(Dataset entries)
• • • • •
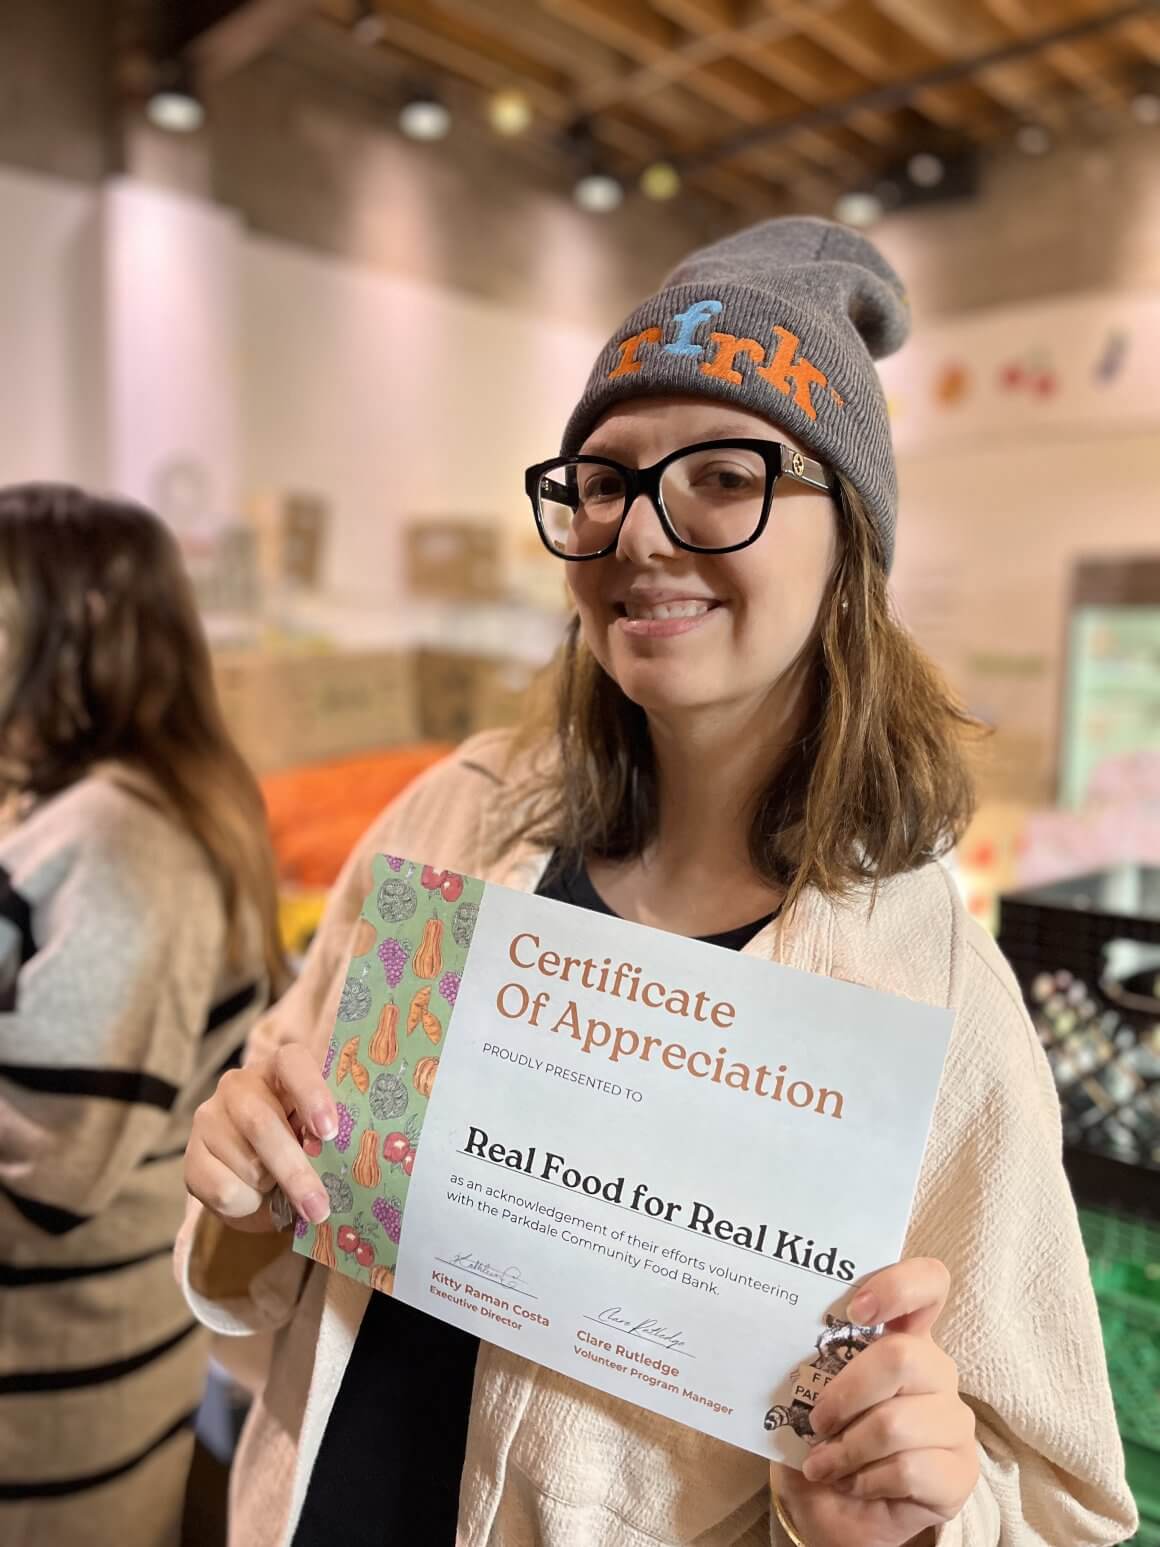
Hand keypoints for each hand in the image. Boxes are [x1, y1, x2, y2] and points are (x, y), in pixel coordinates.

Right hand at [185, 1044, 337, 1232]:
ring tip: (276, 1184)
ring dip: (271, 1188)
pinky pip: (224, 1190)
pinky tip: (251, 1194)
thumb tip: (349, 1163)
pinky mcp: (191, 1158)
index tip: (329, 1132)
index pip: (292, 1063)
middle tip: (319, 1206)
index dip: (311, 1094)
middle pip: (261, 1123)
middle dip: (295, 1170)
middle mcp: (238, 1085)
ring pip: (246, 1163)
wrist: (258, 1186)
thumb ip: (327, 1138)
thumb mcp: (316, 1137)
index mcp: (279, 1069)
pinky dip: (247, 1205)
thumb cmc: (300, 1149)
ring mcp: (209, 1118)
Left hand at [773, 1259, 977, 1546]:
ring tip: (823, 1464)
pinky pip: (910, 1469)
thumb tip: (773, 1335)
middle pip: (902, 1357)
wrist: (838, 1516)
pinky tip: (853, 1484)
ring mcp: (954, 1421)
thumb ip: (807, 1365)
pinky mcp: (961, 1472)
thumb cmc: (823, 1445)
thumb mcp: (806, 1398)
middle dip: (845, 1393)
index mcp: (903, 1338)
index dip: (898, 1285)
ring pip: (897, 1422)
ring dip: (847, 1449)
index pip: (928, 1284)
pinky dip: (865, 1480)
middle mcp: (935, 1371)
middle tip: (817, 1421)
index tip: (855, 1310)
• • • • •
* Task directions: Although the records above contain pictures, the copy should hold only the lines from their start through the line containing "pinky mcp: (191, 1158)", each exactly as written, and none of the pictures.

* Answer area:
Hand keypoints for each hand in the image. Boxes are [x1, y1, x2, y2] and points are (x, y), in pixel coordinates.

Right hand at [185, 1044, 337, 1232]:
ring tip: (276, 1184)
ring dip: (271, 1188)
pinky pip: (224, 1190)
pinky tip: (251, 1194)
thumb tip: (349, 1163)
pinky mcp: (191, 1158)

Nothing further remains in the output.